You see, I still remember the moment that I felt empathy, like really truly felt it for the first time. It’s like a tableau in my mind. I remember it so profoundly not just because it coloured my world in a new way, but also because it was admittedly so recent. It wasn’t until I felt this embodied experience of empathy that I realized what I’d known before had only been a glimpse of true empathy.
A few years ago, I was sitting in a coffee shop with a close friend of mine who was leaving a workplace that had felt like family for years. I remember it so vividly, because I felt it so viscerally. I listened as she spoke, and it sounded like a normal friendship conversation over two cups of coffee that were slowly getting colder. I listened the same as normal, but I felt profoundly different. As she spoke, I felt this unfamiliar feeling in my chest, the rest of me felt calm and slow, but there was this pressure behind my eyes. It felt unfamiliar, but almost sacred, like I was holding something that wasn’t mine. I considered the transition she had ahead, the sense of loss of what was known, and the hesitation of stepping toward something unfamiliar and uncertain. And the unfamiliar physical feeling began to make sense, I was present with her fears and I was feeling her sadness. Together in that moment, I had a glimpse into her lived experience because I got to share her sadness. I was immersed, feeling what she was feeling, so aware of her felt need.
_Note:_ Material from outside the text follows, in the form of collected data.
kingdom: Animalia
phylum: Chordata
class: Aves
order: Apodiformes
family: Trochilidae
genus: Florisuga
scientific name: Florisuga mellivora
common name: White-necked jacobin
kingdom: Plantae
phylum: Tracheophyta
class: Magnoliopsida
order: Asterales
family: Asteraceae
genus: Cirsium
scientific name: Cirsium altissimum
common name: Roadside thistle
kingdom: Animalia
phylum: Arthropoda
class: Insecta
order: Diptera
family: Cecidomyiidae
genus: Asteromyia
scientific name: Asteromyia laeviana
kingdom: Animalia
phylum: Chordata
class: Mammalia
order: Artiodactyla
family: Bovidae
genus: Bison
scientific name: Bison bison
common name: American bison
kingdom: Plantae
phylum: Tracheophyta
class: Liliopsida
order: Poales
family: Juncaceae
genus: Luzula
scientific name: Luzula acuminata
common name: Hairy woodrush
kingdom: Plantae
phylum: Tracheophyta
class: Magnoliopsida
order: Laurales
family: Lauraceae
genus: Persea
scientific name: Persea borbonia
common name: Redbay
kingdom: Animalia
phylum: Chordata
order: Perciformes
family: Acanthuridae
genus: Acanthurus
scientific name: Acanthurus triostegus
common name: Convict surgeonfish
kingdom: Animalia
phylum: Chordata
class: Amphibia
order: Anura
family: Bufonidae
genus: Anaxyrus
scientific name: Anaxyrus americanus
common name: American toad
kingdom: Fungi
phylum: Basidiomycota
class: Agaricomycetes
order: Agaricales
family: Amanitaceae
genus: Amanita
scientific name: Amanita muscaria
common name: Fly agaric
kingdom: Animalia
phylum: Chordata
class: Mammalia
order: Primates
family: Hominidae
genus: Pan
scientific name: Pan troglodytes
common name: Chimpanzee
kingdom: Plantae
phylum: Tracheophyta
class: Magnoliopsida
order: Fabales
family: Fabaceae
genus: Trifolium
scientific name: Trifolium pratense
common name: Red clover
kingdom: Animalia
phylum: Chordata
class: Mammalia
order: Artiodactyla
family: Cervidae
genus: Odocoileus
Empathy Is A Wild Thing. It Isn’t Something That We Hit On And Off When We Want To; Instead It Seems To Be That Empathy Only Comes Online When Our Whole Selves Feel Safe.
The thing is before this moment where I felt empathy so intensely and so beautifully, I hadn’t been present with myself. I hadn’t paused with my experience, I hadn’t listened to my heartspace or tapped into my own needs. How could I feel the sadness, excitement, anger, or fear of my friends if I hadn’t really held it for myself? How could I have the capacity to hold space for someone else’s experience when so much of my body's system was constantly on guard and in overdrive, working so hard to take care of the emotions I had that felt so big, huge, and overwhelming.
When We Lean Into Our Needs, When We Take Care Of Our Central Nervous System, When We Find A Rhythm Of Pausing With Ourselves, That Seems To Be When Empathy Comes Into View. That Seems To Be When Empathy Becomes A Felt And Embodied Sense.
It’s completely opposite to how so many of us have been taught to live our lives. I used to think I had to take care of others first in order to live a life of meaning and reciprocity. But I’ve learned that the good ol’ airplane safety message about putting our own oxygen masks on first might hold a fair amount of wisdom. I wonder if taking care of others first sometimes leads to taking care of others less eventually. I wonder if it sometimes leads our central nervous systems to go haywire and empathy to move offline. I wonder if this might be where burnout and compassion fatigue move in.
Instead I’ve learned for myself and the human beings I work with, that when we slow down and become aware of our needs, we build a neuroception of safety.
And it’s when we have that neuroception of safety that our capacity for empathy comes online. It’s from this space that our other-centred awareness comes into view more naturally. Instead of trying so hard to care for others more than ourselves, the care and concern for others becomes our felt sense and experience. It’s trying less and pausing more. It’s doing less and being more.
Empathy is hardwired into being human for so many of us and I am in constant awe of the neuroscience around it, the way it draws humans into connection, and the way in which it calls people to action in their lives. But right now, more than the rest, I am in awe of how connected this self-attunement and other-attunement is. That it’s almost as if we can’t take care of others unless we also take care of ourselves. I just think that’s a wild and beautiful thing.